México es uno de los países donde persiste una marcada brecha de desigualdad, faltan espacios inclusivos que respeten las diferencias y la diversidad de las personas a través de la escucha de voces y contribuciones sin importar las condiciones de cada persona.

“Las empresas deben crear espacios físicos, desarrollar procesos en selección y reclutamiento, así como en sus formas administrativas para que las personas se sientan respetadas, que sus ideas cuentan y que su diversidad en lugar de ser discriminada sea algo que enriquezca y ayude a la construcción de la igualdad y ambientes seguros”, comentó Maryangel García-Ramos, responsable de la Oficina de Diversidad & Inclusión del Tecnológico de Monterrey.

Cabe destacar que existen análisis de consultorías como Mackenzie y Deloitte donde hablan sobre el potencial de tener espacios inclusivos y el reconocimiento de la diversidad en las organizaciones, pues se sabe que cuando una empresa tiene una organización diversa tiene mayor posibilidad de tener más y mejores ideas para lograr la innovación, construcción y llegar a más personas.

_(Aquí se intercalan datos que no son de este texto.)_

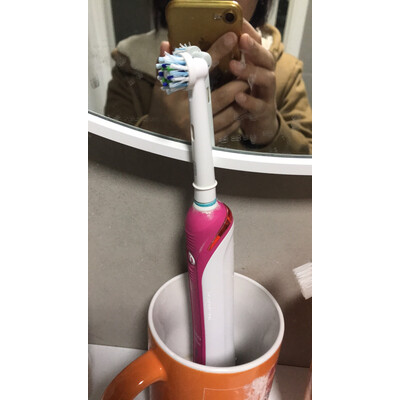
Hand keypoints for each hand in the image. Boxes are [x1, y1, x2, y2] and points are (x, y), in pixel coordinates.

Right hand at [145, 36, 249, 142]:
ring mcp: (199, 129)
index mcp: (176, 95)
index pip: (198, 70)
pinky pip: (228, 129)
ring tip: (247, 90)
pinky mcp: (206, 140)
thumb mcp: (160, 87)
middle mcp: (188, 113)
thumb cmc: (161, 109)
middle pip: (220, 96)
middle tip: (248, 74)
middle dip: (237, 84)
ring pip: (228, 114)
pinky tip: (241, 109)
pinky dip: (237, 118)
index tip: (230, 38)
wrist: (158, 139)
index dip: (216, 53)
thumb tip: (167, 44)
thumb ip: (165, 66)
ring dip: (241, 101)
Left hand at [229, 20, 278, 145]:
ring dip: (251, 71)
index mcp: (259, 66)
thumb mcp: (238, 78)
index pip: (259, 46)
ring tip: (234, 67)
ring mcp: (267, 94)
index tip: (240, 26)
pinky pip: (259, 105)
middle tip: (241, 40)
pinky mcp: (263, 112)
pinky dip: (249, 101)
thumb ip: (231, 63)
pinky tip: (238, 96)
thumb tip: (210, 46)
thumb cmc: (245, 97)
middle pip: (267, 59)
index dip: (252, 36)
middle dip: (254, 49)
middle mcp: (266, 77)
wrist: (259, 124)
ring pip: (267, 79)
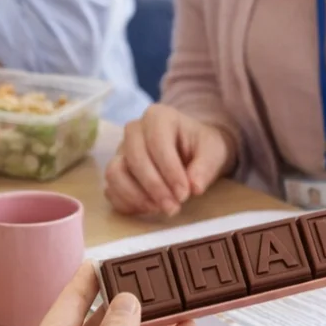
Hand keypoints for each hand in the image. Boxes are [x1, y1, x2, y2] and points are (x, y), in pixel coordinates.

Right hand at [105, 104, 236, 216]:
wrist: (193, 152)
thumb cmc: (202, 147)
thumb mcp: (214, 152)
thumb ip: (206, 167)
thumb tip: (195, 187)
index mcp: (158, 116)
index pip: (157, 142)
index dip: (170, 171)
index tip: (185, 194)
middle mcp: (134, 131)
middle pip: (134, 158)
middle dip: (154, 186)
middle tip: (173, 207)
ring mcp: (121, 151)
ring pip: (115, 173)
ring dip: (136, 196)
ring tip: (159, 209)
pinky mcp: (116, 172)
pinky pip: (111, 190)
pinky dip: (127, 203)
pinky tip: (149, 209)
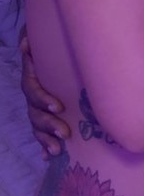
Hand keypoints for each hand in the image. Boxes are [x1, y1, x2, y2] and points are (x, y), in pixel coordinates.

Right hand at [19, 30, 71, 157]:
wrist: (48, 49)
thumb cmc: (46, 44)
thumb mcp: (40, 37)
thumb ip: (32, 39)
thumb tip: (25, 44)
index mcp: (31, 79)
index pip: (34, 92)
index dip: (44, 100)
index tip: (59, 107)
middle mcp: (31, 96)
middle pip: (36, 114)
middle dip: (49, 125)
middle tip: (65, 133)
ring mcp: (36, 108)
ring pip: (37, 126)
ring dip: (45, 139)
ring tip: (58, 150)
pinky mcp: (44, 116)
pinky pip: (40, 133)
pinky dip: (42, 146)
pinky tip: (48, 158)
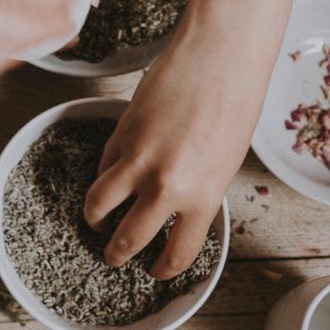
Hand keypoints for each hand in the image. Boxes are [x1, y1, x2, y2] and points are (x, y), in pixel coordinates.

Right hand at [84, 34, 264, 278]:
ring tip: (98, 222)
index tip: (156, 271)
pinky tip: (111, 178)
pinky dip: (102, 177)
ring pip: (98, 206)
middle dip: (117, 255)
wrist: (219, 58)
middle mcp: (167, 186)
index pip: (177, 254)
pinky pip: (102, 168)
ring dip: (95, 220)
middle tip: (114, 256)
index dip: (163, 270)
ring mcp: (138, 160)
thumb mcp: (224, 165)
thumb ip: (197, 194)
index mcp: (203, 198)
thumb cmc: (234, 105)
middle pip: (129, 240)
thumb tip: (173, 212)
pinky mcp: (120, 134)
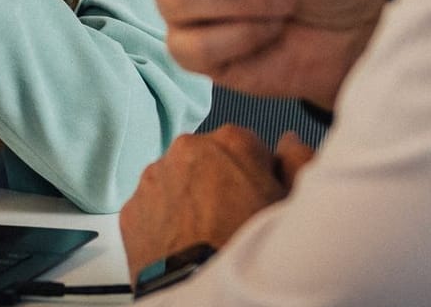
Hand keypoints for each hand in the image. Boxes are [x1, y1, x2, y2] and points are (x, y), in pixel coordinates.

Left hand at [118, 126, 311, 281]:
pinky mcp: (132, 206)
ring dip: (189, 200)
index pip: (247, 145)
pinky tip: (184, 244)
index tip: (257, 196)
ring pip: (177, 182)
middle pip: (208, 160)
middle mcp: (189, 150)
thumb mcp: (293, 203)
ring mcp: (155, 177)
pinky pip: (152, 208)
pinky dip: (165, 221)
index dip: (255, 174)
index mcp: (232, 141)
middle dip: (219, 182)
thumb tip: (291, 144)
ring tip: (207, 236)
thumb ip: (298, 162)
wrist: (201, 288)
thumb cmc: (250, 252)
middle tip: (233, 219)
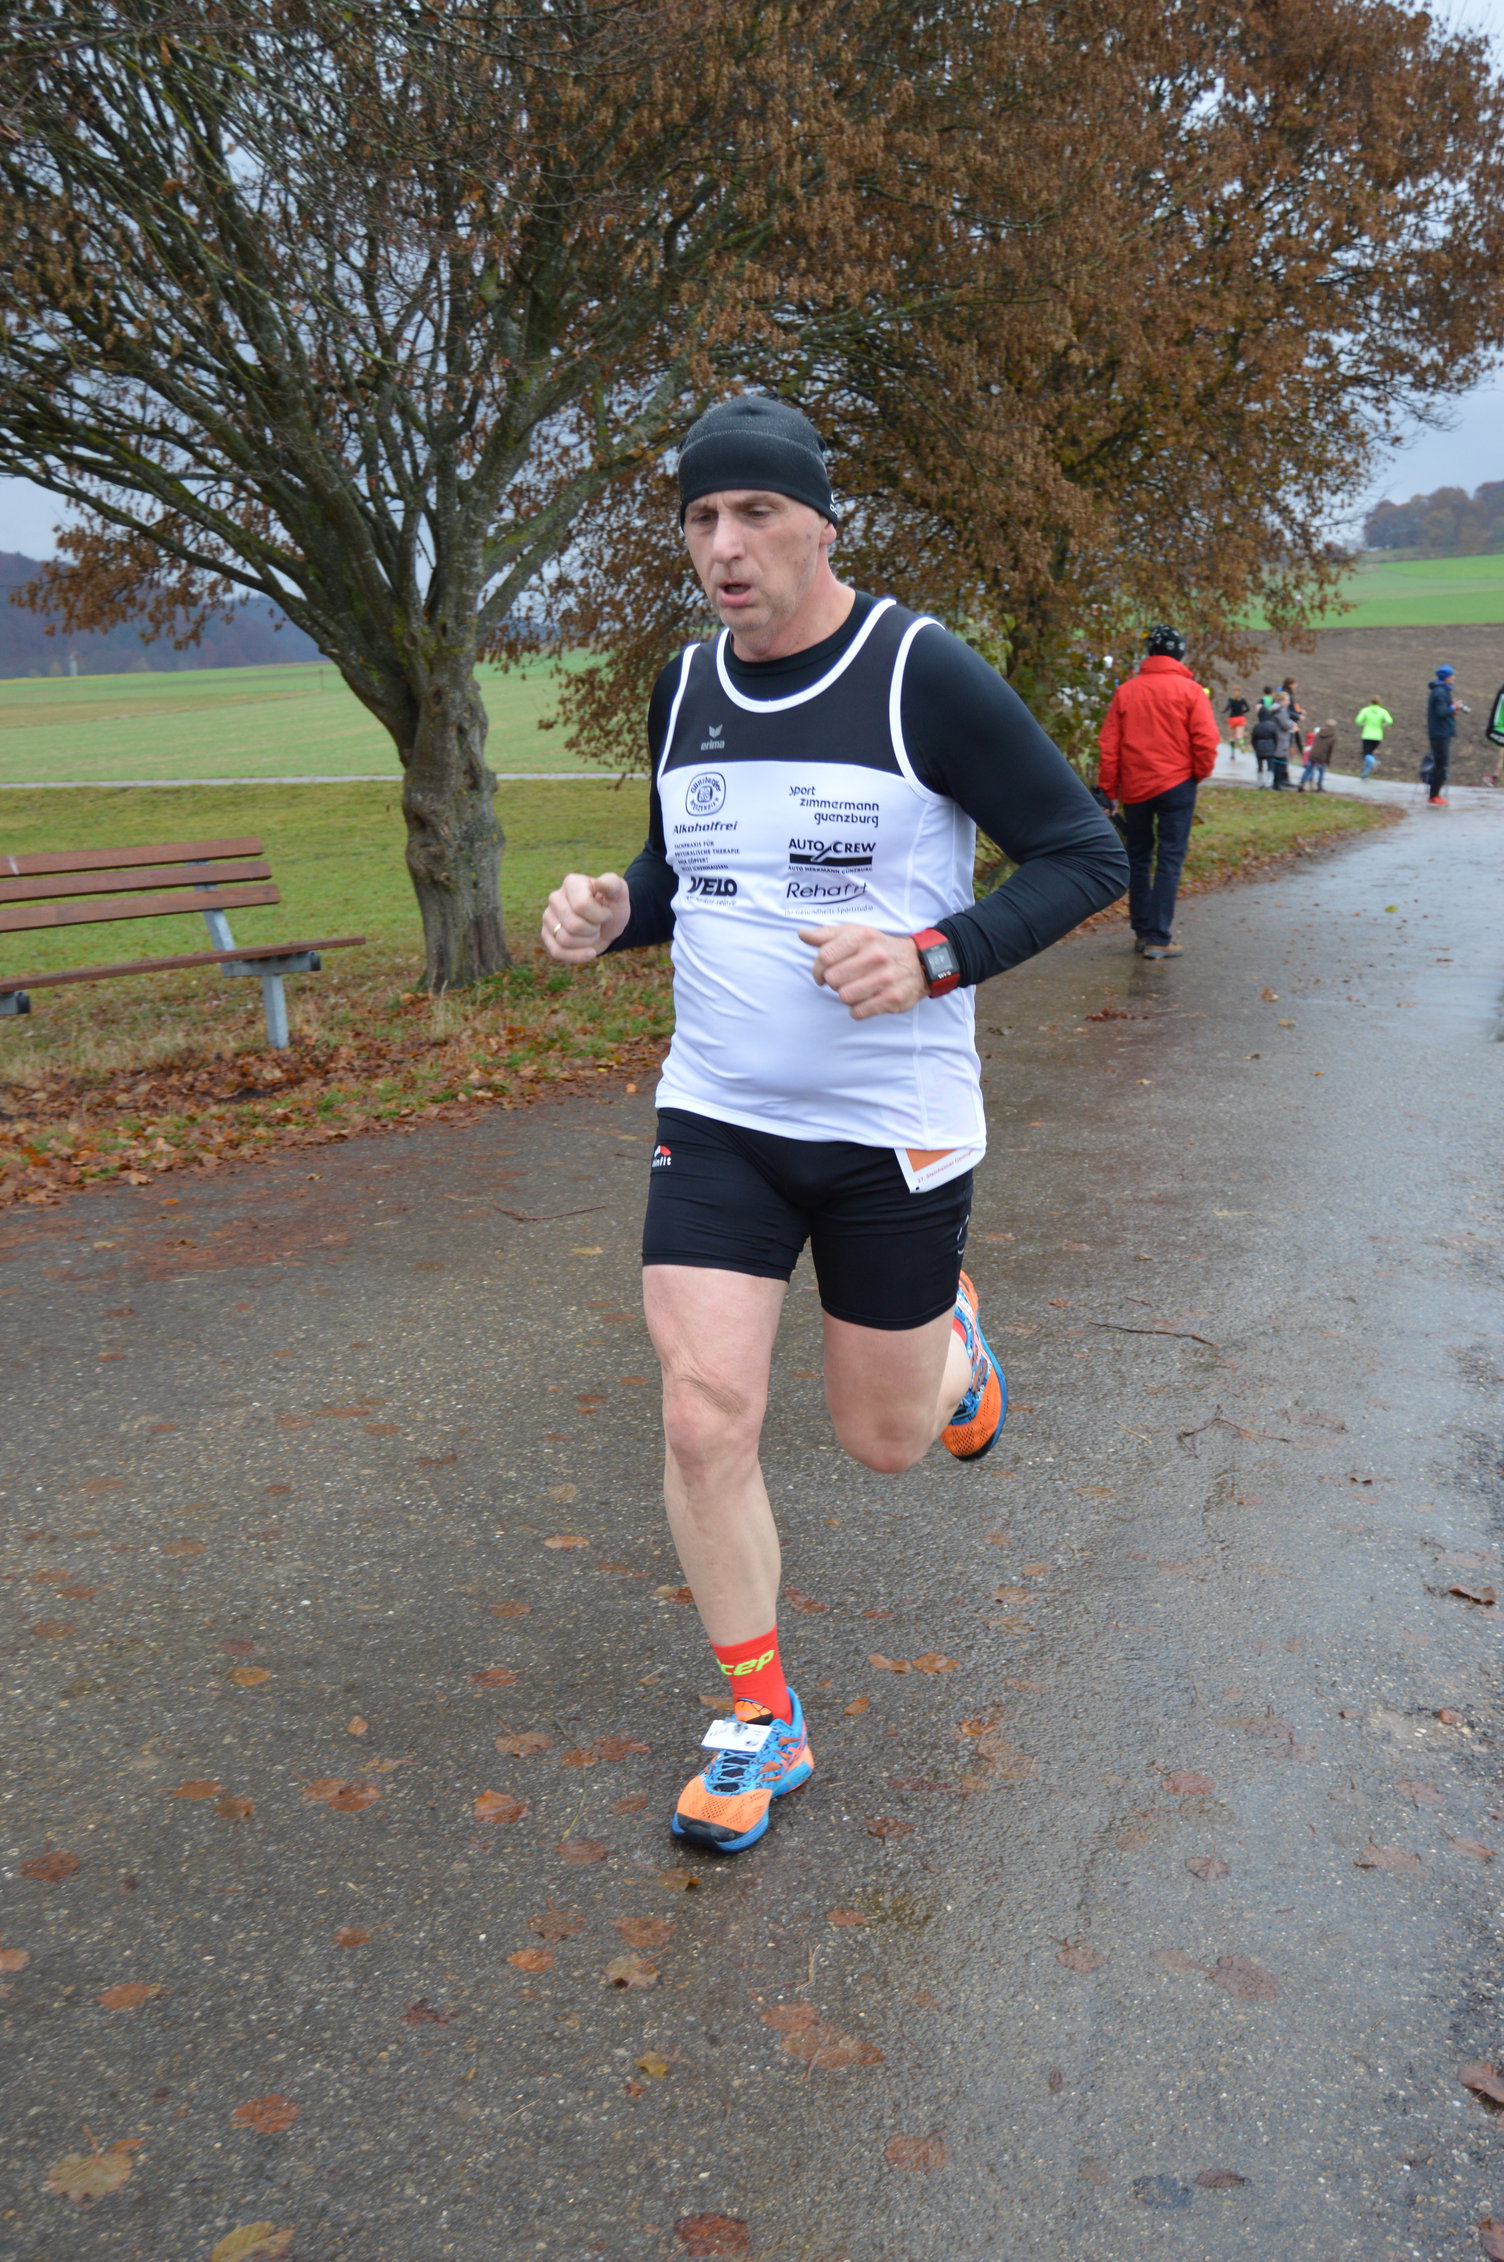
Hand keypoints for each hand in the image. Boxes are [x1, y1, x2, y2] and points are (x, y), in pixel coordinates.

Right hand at [542, 871, 628, 962]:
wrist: (609, 925)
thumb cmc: (613, 906)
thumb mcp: (619, 893)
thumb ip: (614, 885)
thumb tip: (600, 883)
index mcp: (571, 883)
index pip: (581, 905)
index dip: (600, 916)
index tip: (607, 913)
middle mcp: (555, 898)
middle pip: (573, 925)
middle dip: (593, 930)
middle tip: (598, 925)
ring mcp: (548, 917)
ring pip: (565, 940)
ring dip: (587, 943)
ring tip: (592, 933)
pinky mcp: (546, 935)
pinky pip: (558, 952)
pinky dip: (578, 956)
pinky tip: (589, 952)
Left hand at [798, 924, 926, 1018]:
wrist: (919, 962)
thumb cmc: (878, 947)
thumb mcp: (855, 933)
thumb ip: (827, 935)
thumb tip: (802, 934)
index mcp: (863, 937)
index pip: (825, 957)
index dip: (817, 969)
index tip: (821, 974)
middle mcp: (875, 956)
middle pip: (833, 979)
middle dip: (833, 983)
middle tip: (841, 981)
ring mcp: (886, 978)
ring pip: (844, 996)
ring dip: (845, 996)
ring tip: (854, 989)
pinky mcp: (893, 998)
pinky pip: (859, 1011)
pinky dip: (857, 1009)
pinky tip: (864, 1000)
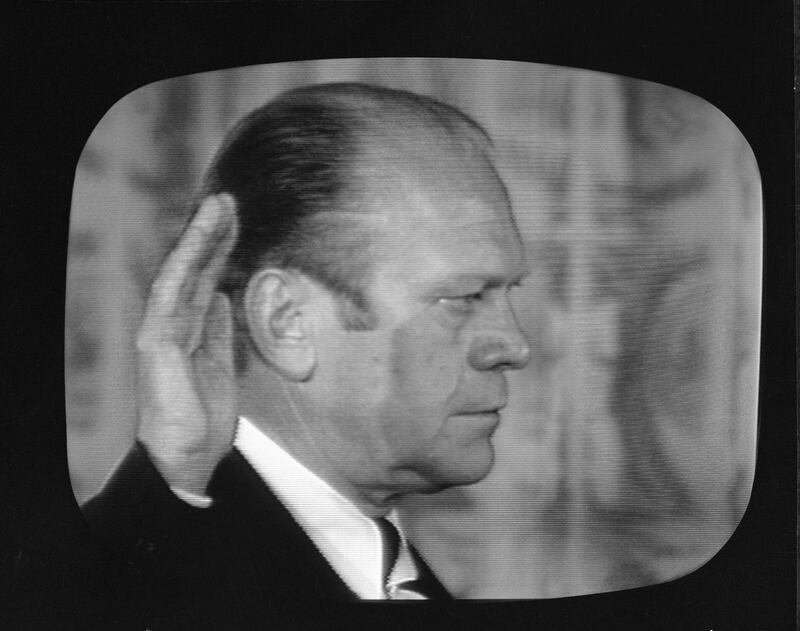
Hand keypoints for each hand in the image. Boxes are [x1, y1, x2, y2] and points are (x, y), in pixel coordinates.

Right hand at [135, 194, 238, 494]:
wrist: (187, 456)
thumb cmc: (202, 417)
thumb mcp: (221, 365)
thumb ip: (220, 332)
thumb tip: (225, 298)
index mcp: (190, 330)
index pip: (206, 280)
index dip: (219, 250)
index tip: (235, 222)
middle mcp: (172, 324)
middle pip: (195, 271)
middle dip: (212, 235)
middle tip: (229, 201)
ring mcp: (161, 331)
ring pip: (181, 274)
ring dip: (199, 239)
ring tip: (217, 207)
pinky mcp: (155, 341)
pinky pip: (171, 295)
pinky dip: (184, 266)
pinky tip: (198, 242)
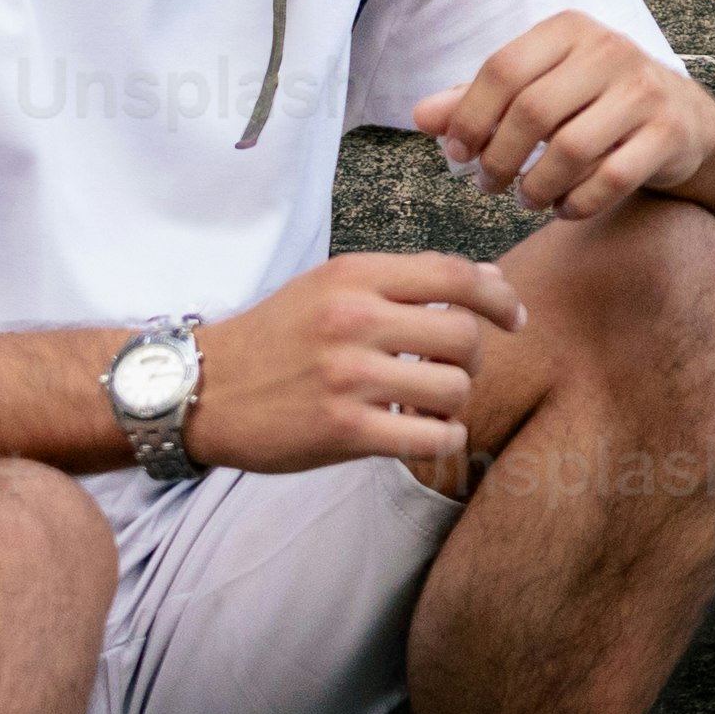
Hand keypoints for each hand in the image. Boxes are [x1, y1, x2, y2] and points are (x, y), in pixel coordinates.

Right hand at [199, 251, 528, 474]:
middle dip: (473, 360)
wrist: (200, 390)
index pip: (456, 275)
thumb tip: (490, 278)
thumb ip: (405, 283)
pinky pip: (432, 436)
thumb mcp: (330, 289)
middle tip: (450, 372)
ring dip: (454, 404)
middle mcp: (353, 319)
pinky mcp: (345, 428)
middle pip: (465, 336)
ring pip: (455, 389)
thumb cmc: (275, 339)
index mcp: (354, 276)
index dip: (500, 298)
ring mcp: (349, 376)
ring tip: (427, 405)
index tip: (514, 319)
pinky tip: (422, 432)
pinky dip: (442, 438)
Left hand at [414, 12, 714, 227]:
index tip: (456, 155)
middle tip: (488, 186)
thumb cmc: (595, 105)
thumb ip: (480, 101)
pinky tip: (564, 209)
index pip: (503, 69)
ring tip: (526, 200)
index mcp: (569, 29)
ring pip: (570, 149)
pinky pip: (610, 179)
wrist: (687, 123)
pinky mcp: (669, 133)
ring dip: (536, 187)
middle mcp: (609, 49)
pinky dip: (578, 203)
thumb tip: (421, 117)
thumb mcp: (540, 90)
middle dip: (500, 159)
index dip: (470, 117)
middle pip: (532, 111)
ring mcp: (644, 90)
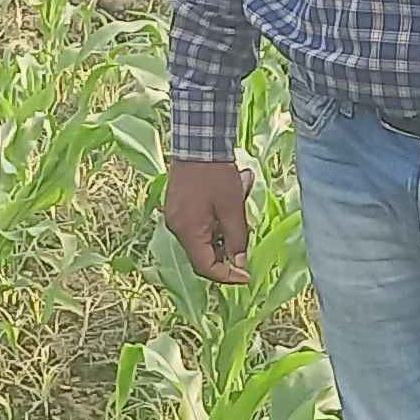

“Las empresas que son más diversas en tema de poblaciones históricamente discriminadas (mujeres, comunidad LGBT, personas con discapacidad) dan pie a que existan mayores resultados en temas de gente, creación de productos y servicios y que por ende más clientes y proveedores externos se sientan identificados, ayudando a crear vínculos. Poner a la persona al centro es el objetivo de la dignidad humana, no solo por el impacto económico que pueda tener, sino por el impacto del desarrollo social de la propia comunidad”, destacó la también defensora de los derechos de las personas con discapacidad.

En México, la mayoría de las compañías y específicamente las que tienen mayor impacto internacional son quienes han adoptado y desarrollado el tema de espacios inclusivos, pero las Pymes también han visto con gran interés la implementación de estos lugares, sin embargo, en ocasiones por cuestión de recursos no les es posible llevarlo a cabo.

Maryangel García-Ramos recomienda a las empresas acercarse con instituciones expertas en el tema, hacer un benchmark y conocer cómo les han funcionado a otras empresas, pues la base para crear espacios inclusivos es analizar la organización y hacer un diagnóstico, conocer las situaciones que más obstaculizan el desarrollo personal y profesional, para que con eso comiencen a hacer estrategias, proyectos o ajustes a sus procesos donde reconozcan y aseguren que realmente le está funcionando a la comunidad.

“Mientras más personas seamos quienes abrimos la puerta a la igualdad de condiciones, mayor será el impacto económico. El llamado a las empresas es “atreverse”, no tener miedo, formar espacios inclusivos nos ayuda a fortalecernos”, puntualizó la fundadora del Movimiento “Mujeres Mexicanas con Discapacidad”.